++++ 提供テキスト

【甲子園】遊学館が11年ぶりの大舞台で奮闘!石坂和享の魂の好投とナインの絆に感動の声
序盤の劣勢を覆す猛追!背番号1の石坂和享が見せた「5回被安打1」の快投
第108回全国高校野球選手権大会の第4日目、11年ぶりに甲子園の土を踏んだ石川県代表・遊学館が青森山田との接戦に挑みました。序盤に6点のリードを許す苦しい展開となりましたが、そこからチーム一丸となった反撃が始まります。四回に相原陽斗選手や高磯空汰選手の適時打などで一挙4得点。さらに試合の流れを劇的に変えたのが、四回からマウンドに上がったエース・石坂和享投手(3年)でした。
「自分を信じ、仲間を信じる」敗戦の中に光った遊学館の団結力
石坂投手は最速136キロの直球を武器に、強豪・青森山田打線を相手に5イニングを被安打1、7奪三振という見事なピッチングを披露しました。直前の練習で調子を崩し、「自分がやらなければ」というプレッシャーに押しつぶされそうになっていたという石坂投手。しかし、本番では「捕手を信じ、野手陣を信じて自分の投球をすること」に集中し、その覚悟がマウンドでの圧巻の好投に繋がりました。試合後、仲間たちに支えられながら涙を流す亀井祐樹選手らの姿には、多くの高校野球ファンが胸を打たれました。
甲子園で見せたスーパープレーと後輩へ託す未来のバトン
この試合では、一回の守備で右翼から本塁へノーバウンドの正確な送球を見せ、ピンチを救った鳥本崇仁選手のスーパープレーも光りました。「肩には自信があった」と語る鳥本選手は、反撃の起点となる安打を放つなど攻守で躍動。結果は5対6と惜敗し、悲願の勝利には1点届きませんでしたが、鳥本選手は「これからは『遊学館の1強』と言われるようなチームになってほしい」と、後輩たちへ確かなバトンを託しました。敗れはしたものの、最後まで諦めずに戦い抜いた遊学館ナインの姿は、間違いなく今年の甲子園のハイライトの一つとなりました。

++++++++

- _やること_:
**A.** 遊学館の試合記事の「甲子園で見せたスーパープレーと後輩へ託す未来のバトン」から「イライトの一つとなりました。」まで(「イライトの一つとなりました。」を含む)を、「スーパープレー」を「ファインプレー」に置き換えて書き直しなさい。
**B.** 遊学館の試合記事によると、石坂和享投手の直球の最速は何キロか答えなさい。

++++ 元データ

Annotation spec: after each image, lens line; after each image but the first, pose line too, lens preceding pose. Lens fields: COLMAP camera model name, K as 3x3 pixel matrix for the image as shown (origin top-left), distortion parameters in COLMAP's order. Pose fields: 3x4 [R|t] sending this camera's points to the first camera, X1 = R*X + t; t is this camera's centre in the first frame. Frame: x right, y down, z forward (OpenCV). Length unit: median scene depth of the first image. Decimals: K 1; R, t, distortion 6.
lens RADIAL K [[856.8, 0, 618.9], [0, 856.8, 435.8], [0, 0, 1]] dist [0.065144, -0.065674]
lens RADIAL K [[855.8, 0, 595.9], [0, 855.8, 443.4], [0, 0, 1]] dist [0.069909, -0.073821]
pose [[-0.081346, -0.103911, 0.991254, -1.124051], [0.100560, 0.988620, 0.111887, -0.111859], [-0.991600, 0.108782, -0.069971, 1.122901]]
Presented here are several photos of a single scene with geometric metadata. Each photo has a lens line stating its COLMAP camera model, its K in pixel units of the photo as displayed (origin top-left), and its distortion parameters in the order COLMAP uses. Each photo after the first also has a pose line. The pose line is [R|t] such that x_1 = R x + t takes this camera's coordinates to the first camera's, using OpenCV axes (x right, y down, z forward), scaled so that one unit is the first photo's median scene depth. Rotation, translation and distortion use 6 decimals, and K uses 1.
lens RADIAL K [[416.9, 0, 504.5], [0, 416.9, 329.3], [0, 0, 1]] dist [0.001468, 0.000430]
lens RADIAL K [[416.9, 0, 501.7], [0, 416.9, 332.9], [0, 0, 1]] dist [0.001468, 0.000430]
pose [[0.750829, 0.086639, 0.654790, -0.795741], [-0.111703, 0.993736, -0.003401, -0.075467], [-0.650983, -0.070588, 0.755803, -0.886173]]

++++++++

- _項目別の解答_:
**A.**
甲子園で見せたファインプレーと後輩へ託す未来のバトン
この試合では、一回の守備で右翼から本塁へノーバウンドの正確な送球を見せ、ピンチを救った鳥本崇仁選手のファインプレーも光りました。「肩には自信があった」と語る鳥本選手は、反撃の起点となる安打を放つなど攻守で躍動。結果は5対6と惜敗し、悲願の勝利には1点届きませんでしたが、鳥本選手は「これからは『遊学館の1強』と言われるようなチームになってほしい」と、後輩たちへ確かなバトンを託しました。敗れはしたものの、最後まで諦めずに戦い抜いた遊学館ナインの姿は、間違いなく今年の甲子園のハイライトの一つとなりました。

**B.** 136キロ